The Hold (part two)
A tap made him look behind.
“See the phone? If you need anything, pick it up. Operator.”
A bunch of greens fell in a stack, then poofed off, with a shimmery sound effect. More fell, and a solid brick wall of reds formed itself at the screen’s bottom. A blue fell, making every red it touched vanish, dropping lower into a little field of green. Keneliot touched a fingertip to the square. Each green vapored, and a points tally scrolled up, lower right.
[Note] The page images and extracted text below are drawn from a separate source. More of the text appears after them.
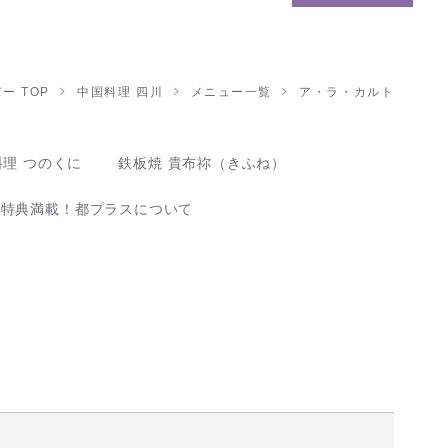
ー TOP
中国料理 四川
メニュー一覧
ア・ラ・カルト
理 つのくに
鉄板焼 貴布祢（きふね）
な特典満載！都プラスについて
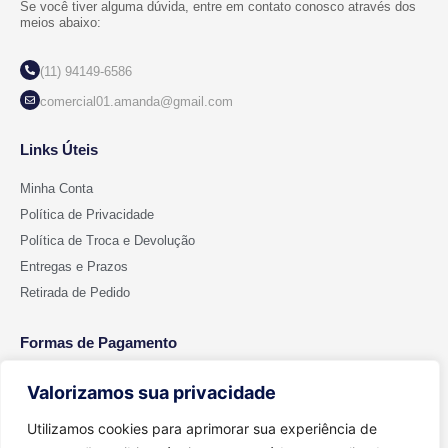
Se você tiver alguma dúvida, entre em contato conosco através dos
meios abaixo:
(11) 94149-6586
comercial01.amanda@gmail.com
Links Úteis
Minha Conta
Política de Privacidade
Política de Troca e Devolução
Entregas e Prazos
Retirada de Pedido
Formas de Pagamento
Valorizamos sua privacidade
Utilizamos cookies para aprimorar sua experiência de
Stupid, he said to himself.
Something happened then, two blues collided in a corner. A siren noise, and:
Sorry, Guest, you lose. Start over?
He wheeled his chair back, eyed the wall phone, thinking of coffee. He caught a glimpse of a security camera. This was all, he reminded himself, an act of goodwill, this participation in the idiot things they did, and wanted you to. If he’d come to the House to join a coterie of friends, instead of a couple of snoozy oldsters, maybe he’d blow off these little obligations. But the sooner you got serious committee work, the sooner you got cameras on your face.
Fine… Noble was remote-watching him fart around right now, rolling his eyes, marking a demerit.
Keneliot walked his chair close to the table, flexed his elbows and concentrated. He touched Yes. Again, the message looked friendly and felt condescending.
Okay, Guest. Let’s Go!
Look out for the blues. As with all such games, it was the way things fell when a section of the grid cleared, that created pitfalls. Just when the blue was surrounded by green, some critical mass of reds would form and trigger a wipeout. The blue, the second your finger lighted, sat suddenly beside a rogue.
But he started grooving into it, getting to Level 2. In less time, Level 3. The whole thing seemed like Zen mode; he could see no distinction between 3 and 1, other than points. He got quicker at spotting the blues. He started thinking, the back of his mind freeing itself to wander, about the 80s. Kidhood. The name given him by his mother. Friends he’d grown up with were John-Michael, Sean-Thomas…
Ken-Eliot fit the trend of the times. By high school, the hyphen got to seem girly. And, as he always quipped, if people can’t figure out how your name’s pronounced, you get to say it twice, three times.
In every interview, every Town Hall. It’s axiomatic that voters go for the familiar.
But he always had signed the cards he sent to the hospital, Ken-Eliot. He thought it pleased her. She was a good lady, his Mom. He loved her. She wanted to be right about things, she hadn’t had…he told this in his stories…any time of day for backtalk. She allowed no workarounds for established house rules.